ベンゾジアゼピン受容体作動性催眠薬の臨床試験では、プラセボ効果がよく観察されます。

臨床ガイドラインでは、不眠症の第一選択療法として、ベンゾジアゼピン受容体作動性催眠薬(特に高齢者)を中止し、不眠症に対する認知行動療法(cognitive behavioral therapy for insomnia, CBTI)を行うことが推奨されています。

漸減中のベンゾジアゼピン受容体作動薬の1日投与量をマスキングし、プラセボ効果の機序を標的とした新規の認知・行動練習でCBTIを補強する新規の介入が、ベンゾジアゼピン受容体作動薬の中止を改善するかどうかは不明です。

そこで今回は、マスキングされたベンゾジアゼピン受容体作動薬の漸減と増強CBTIを、マスキングされていない漸減+標準的なCBTIと比較することを目的に実施されたランダム化比較試験の結果をご紹介します。

学術医療センターおよび退役軍人省医療センターで実施された本ランダム化比較試験は、現在または過去に不眠症のためにロラゼパム(lorazepam)、アルプラゾラム(alprazolam)、クロナゼパム(clonazepam)、temazepam(日本未承認)、および/またはゾルピデム(zolpidem)を、ジアゼパム換算で8mg未満の用量で週2晩以上、少なくとも3ヵ月間に薬剤を使用していた55歳以上の成人が対象となりました。データは2018年12月から2023年11月の間に収集され、解析は2023年11月~2024年7月に実施されました。

介入としては、マスキングされた漸減+認知行動療法追加プログラム(Masked taper plus cognitive behavioral therapy-augmented program, MTcap)、標準CBTI+監視下(マスキングなし)漸減(supervised (unmasked) gradual taper, SGT)でした。

本試験の主要評価項目は、治療終了6ヵ月後(6ヵ月後、intention-to-treat)にベンゾジアゼピン受容体作動薬の中止を達成した割合であり、7日間の自己報告による服薬記録およびサブセットの尿検査で測定されました。副次的アウトカムは、治療後1週間および治療後6ヵ月における不眠症重症度指数のスコア、治療後1週間におけるベンゾジアゼピン受容体作動薬の使用を中止した参加者の割合、治療後1週間および治療後6ヵ月におけるベンゾジアゼピン受容体作動薬の用量および睡眠-薬物療法に関する機能不全信念下位尺度でした。

試験結果から明らかになったことは?

詳細なスクリーニングを受けた338人の参加者のうち、188人(平均年齢、69.8[SD 8.3]歳、男性123人[65.4%]、女性65人[35.6%])がMTcap(n=92)またはSGT(n=96)にランダムに割り付けられました。

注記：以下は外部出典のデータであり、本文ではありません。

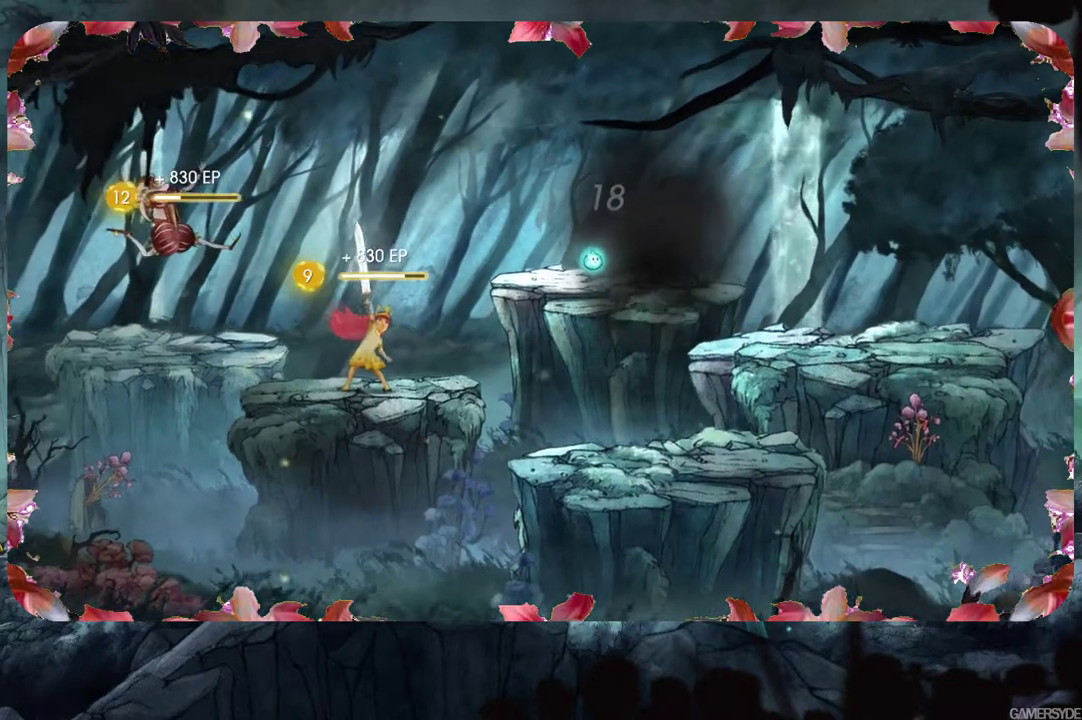
{"buttons": [], "left_stick": "center", "right_stick": "center", "events": []}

ベンゾジアゼピン受容体作動薬の使用中止割合マスキングされた漸減+認知行動療法追加プログラム(MTcap)標準CBTI+監視下(マスキングなし)漸減(SGT)オッズ比 OR
(95%CI)
治療6ヵ月後73.4%58.6%OR 1.95
1.03~3.70
P=0.04
治療1週間後88. 4%67.4%OR 3.68
1.67~8.12
P=0.001

SGTと比較して、MTcapは、6ヵ月後(MTcap=64[73.4%]、SGT=52[58.6%];オッズ比[OR] 1.95、95%CI 1.03~3.70;P=0.04)および治療後1週間(MTcap=76[88. 4%]、SGT=62[67.4%];OR 3.68、95%CI 1.67~8.12;P=0.001)、治療後1週間におけるベンゾジアゼピン受容体作動薬の使用頻度(夜/週)が減少しました(-1.31、95%CI -2.05 ~ -0.57;P<0.001)。

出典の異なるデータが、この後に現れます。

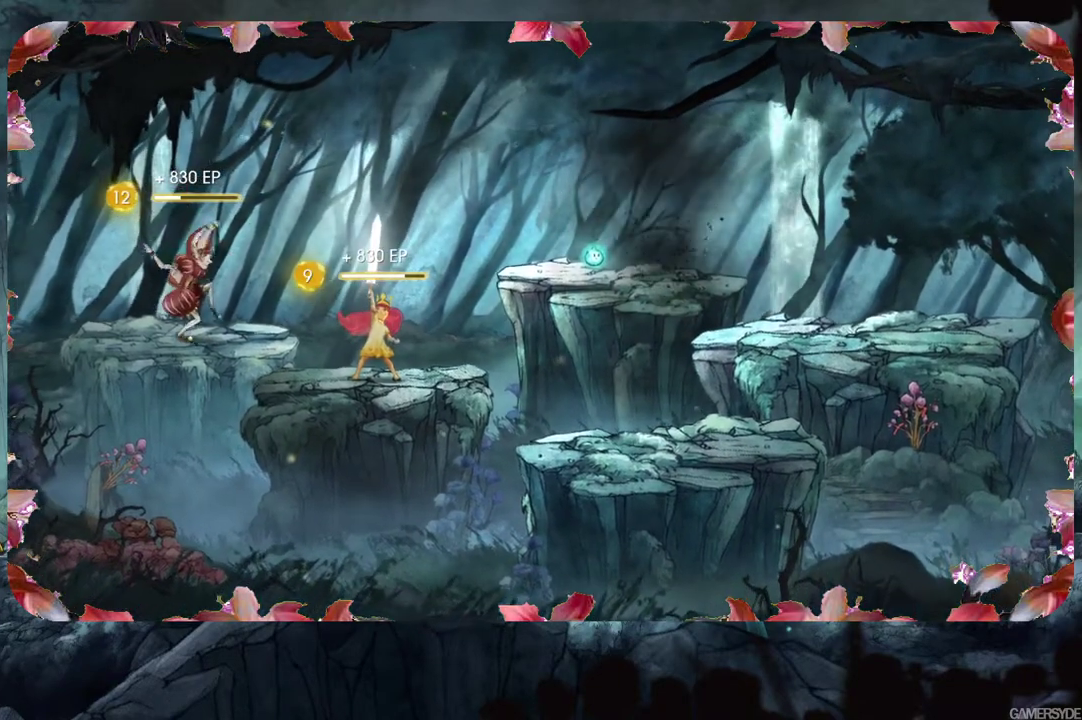
{"buttons": [], "left_stick": "center", "right_stick": "center", "events": []}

不眠症重症度指数は、追跡調査時に有意な群間差はなく改善しました(ベースラインから治療後1週間まで、1.38;P=0.16;ベースラインから6ヵ月まで、0.16;P=0.88)。

コメント

ベンゾジアゼピン受容体作動薬の中止には、依存性や離脱症状が課題となります。長期使用により身体的・心理的依存が生じ、急な中止は不安や不眠、発作などの離脱症状を引き起こす可能性があります。また、中止後に症状が再発・悪化する反跳現象が起こることもあります。これらを避けるためには徐々に減量する漸減法が必要で、代替治療として認知行動療法や非依存性の薬物治療の併用が重要です。また、医療従事者の適切なサポートも不可欠です。

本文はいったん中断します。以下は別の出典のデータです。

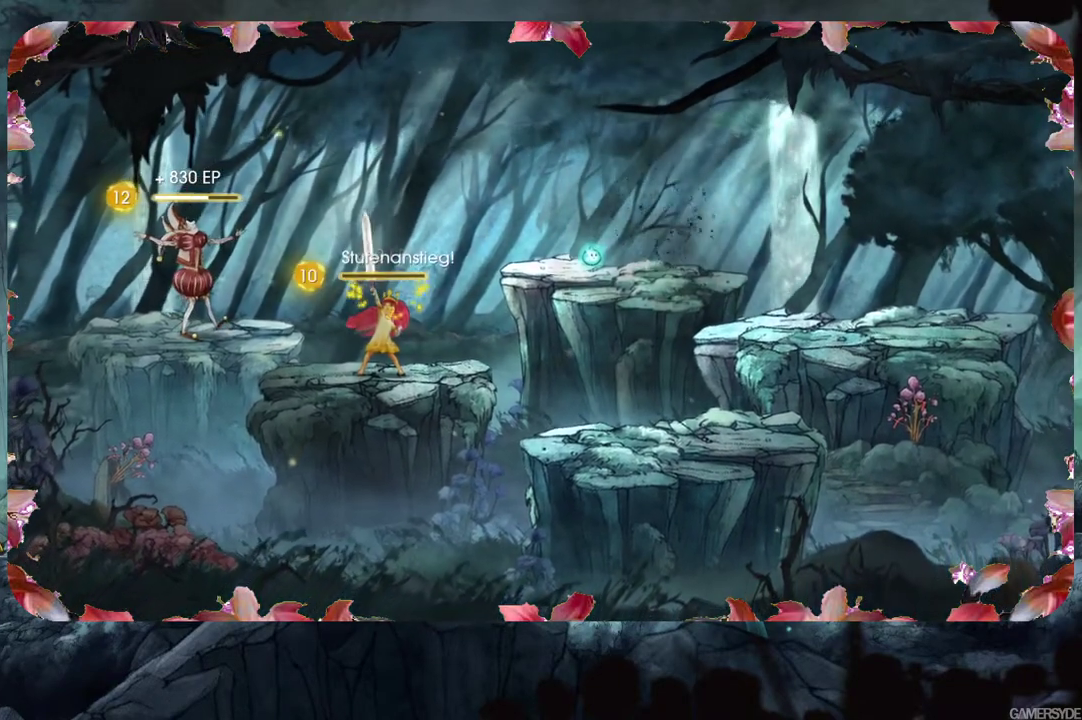
{"buttons": ["A"], "left_stick": "center", "right_stick": "center", "events": [[450, "A", "down"]]}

認知行動療法を併用することで、ベンゾジアゼピン受容体作動薬をより安全に漸減できる可能性があります。認知行動療法は、不安や不眠に対処するスキルを習得し、薬物に頼らずに症状を管理することを目指します。また、離脱症状への対処法やストレス管理技術を学ぶことで、漸減中の負担を軽減し、再発の予防にも役立ちます。比較的新しいアプローチとして、漸減中のベンゾジアゼピン受容体作動薬の1日投与量をマスキングし、プラセボ効果の機序を標的とした認知・行動練習で認知行動療法を補強する介入が提案されていますが、実臨床における効果検証は充分ではありません。

さて、ランダム化比較試験の結果、マスクされた漸減とプラセボ機序を標的とした新規の認知および行動練習を組み合わせたプログラム(不眠症に対する認知行動療法)が、標準的な認知行動療法+マスクされていない漸減と比較して、ベンゾジアゼピン受容体作動薬の長期中止の割合を改善することが明らかとなりました。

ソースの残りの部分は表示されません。